Verdorbene Extrawürste

Mehr Eigenverantwortung ist auch in der Außenpolitik der Union dringend erforderlich. Wobei man semantisch präziser fassend von der Zwillingsschwester der Eigenverantwortung reden muss, dem Verantwortungsbewusstsein. Man kann das derzeit sehr deutlich an der blockierten Sanktionspolitik gegenüber den Regimen in Belarus und der Türkei ablesen. Auch wenn alle beteiligten Regierungen dies abstreiten, liegt die Lage klar vor Augen: Zypern blockiert Sanktionen gegen das zusehends brutale Regime in Minsk, weil allen voran Deutschland keine neuen Sanktionen gegen die Türkei wegen deren illegaler Öl- und Gasbohrungen in zyprischen Hoheitsgewässern wagen möchte. Weil Sanktionen die Einstimmigkeit der 27 Regierungen erfordern, blockiert sich die EU vor aller Weltöffentlichkeit Augen. Die Vorstellung, man könne dies durch eine Abschaffung des Einstimmigkeitsprinzips in der Sanktionspolitik beheben, beseelt auch Kommissionspräsidentin Ursula von der Leyen. Sie schlug dies in ihrer Rede zur Lage der Union so vor, wie es schon ihr Vorgänger Jean-Claude Juncker fast fünf Jahre lang getan hatte.

Doch würde dies das Problem der mangelnden Selbstverantwortung lösen? Kaum, meint Jeremy Shapiro vom Thinktank European Council on Foreign Relations. „Langfristig wird es die Solidarität nicht stärken, wenn man Mitgliedstaaten in Fragen, die für sie wichtig sind, einfach überrollt.“ Er schlägt einen anderen Zugang vor: „Besser ist es, allen EU-Mitgliedstaaten das Gefühl zu geben, dass Europa ihre erste Verteidigungslinie in einem Bereich ist, der ihnen wirklich am Herzen liegt – und ein Gefühl dafür, dass sie etwas Wichtiges verlieren werden, wenn sie die EU in anderen Bereichen schwächen, die ihnen weniger bedeuten.“

Eine Einsicht, die sich auch auf die härteste aller politischen Nüsse anwenden lässt, nämlich die Migrations- und Asylpolitik. Die Vorstellung, Griechenland und Italien würden auf unsolidarische Weise vom Rest der Union in ihrer Rolle als Staaten der ersten Ankunft für fast alle Flüchtlinge und Migranten im Stich gelassen, ist nachweislich falsch. Allein seit der Eskalation des Krisenjahres 2015 hat Griechenland mehr als zwei Milliarden Euro aus dem Unionshaushalt bekommen, um sein Asylwesen zu modernisieren. Ob das geschehen ist, darf man angesichts der Zustände auf den griechischen Inseln bezweifeln. Auch Italien übt sich im Weiterwinken der vielen Migranten, die im Norden und Westen Europas auf ein besseres Leben hoffen.

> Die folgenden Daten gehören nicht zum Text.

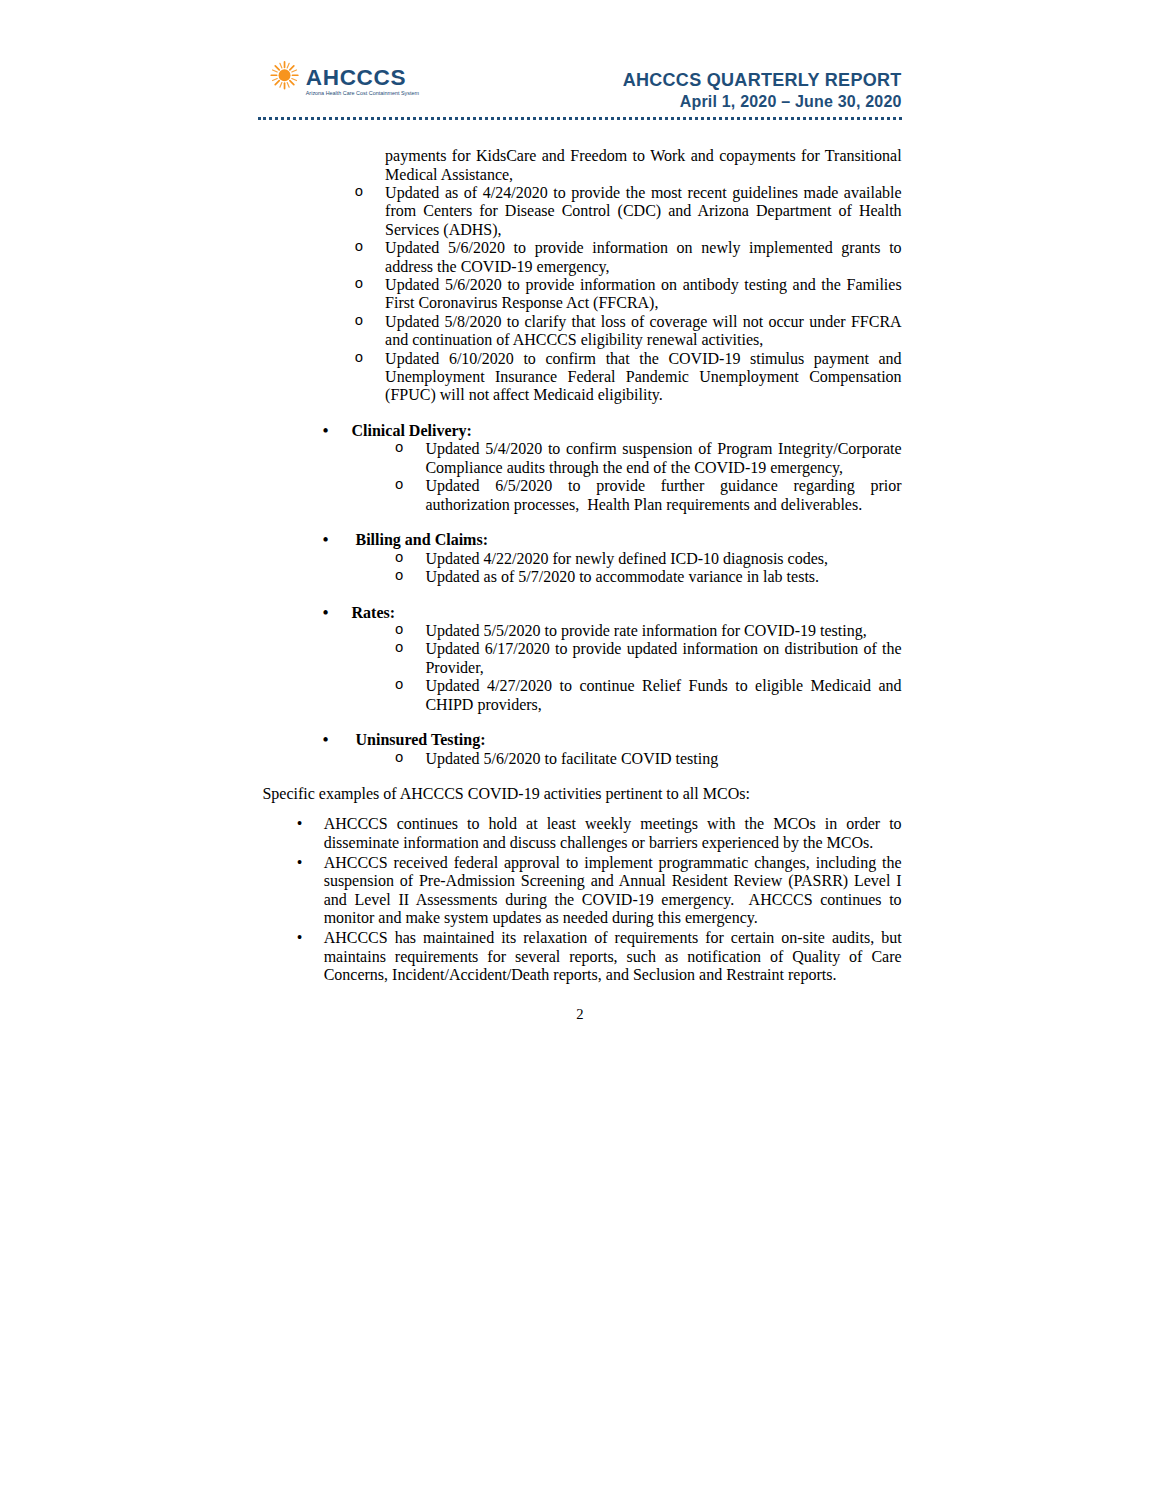AHCCCS Arizona Health Care Cost Containment System
AHCCCS QUARTERLY REPORT
April 1, 2020 – June 30, 2020
payments for KidsCare and Freedom to Work and copayments for Transitional Medical Assistance,
Updated as of 4/24/2020 to provide the most recent guidelines made available from Centers for Disease Control (CDC) and Arizona Department of Health Services (ADHS),
Updated 5/6/2020 to provide information on newly implemented grants to address the COVID-19 emergency,
Updated 5/6/2020 to provide information on antibody testing and the Families First Coronavirus Response Act (FFCRA),
Updated 5/8/2020 to clarify that loss of coverage will not occur under FFCRA and continuation of AHCCCS eligibility renewal activities,
Updated 6/10/2020 to confirm that the COVID-19 stimulus payment and Unemployment Insurance Federal Pandemic Unemployment Compensation (FPUC) will not affect Medicaid eligibility.
Clinical Delivery:
Updated 5/4/2020 to confirm suspension of Program Integrity/Corporate Compliance audits through the end of the COVID-19 emergency,
Updated 6/5/2020 to provide further guidance regarding prior authorization processes, Health Plan requirements and deliverables.
Billing and Claims:
Updated 4/22/2020 for newly defined ICD-10 diagnosis codes,
Updated as of 5/7/2020 to accommodate variance in lab tests.
Rates:
Updated 5/5/2020 to provide rate information for COVID-19 testing,
Updated 6/17/2020 to provide updated information on distribution of the Provider,
Updated 4/27/2020 to continue Relief Funds to eligible Medicaid and CHIPD providers,
Uninsured Testing:
Updated 5/6/2020 to facilitate COVID testing
Specific examples of AHCCCS COVID-19 activities pertinent to all MCOs:
AHCCCS continues to hold at least weekly meetings with the MCOs in order to disseminate information and discuss challenges or barriers experienced by the MCOs.
AHCCCS received federal approval to implement programmatic changes, including the suspension of Pre-Admission Screening and Annual Resident Review (PASRR) Level I and Level II Assessments during the COVID-19 emergency. AHCCCS continues to monitor and make system updates as needed during this emergency.
AHCCCS has maintained its relaxation of requirements for certain on-site audits, but maintains requirements for several reports, such as notification of Quality of Care Concerns, Incident/Accident/Death reports, and Seclusion and Restraint reports.
2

Eigenverantwortlich ist das nicht. Und es schadet beiden Ländern letztlich enorm. Denn ihre Versäumnisse in der ordentlichen Abwicklung von Asylverfahren und Abschiebung abgelehnter Bewerber sind Wasser auf die Mühlen von Regierungen wie jenen Ungarns und Polens, die sich gegen jegliche solidarische Aufteilung anerkannter Flüchtlinge auf alle Mitgliedstaaten stemmen.

Migration, Asyl, Bankenunion, Weltpolitik und, kraft Corona, die Verteilung und Nutzung der Milliarden aus dem Wiederaufbaufonds: Solang die einen ihre Hausaufgaben nicht machen, können es die anderen stets ablehnen, solidarisch zu sein. Ohne diesen Zusammenhalt jedoch bleibt die EU ein Riese auf tönernen Beinen – und nicht die sanfte Supermacht, die sie sein könnte.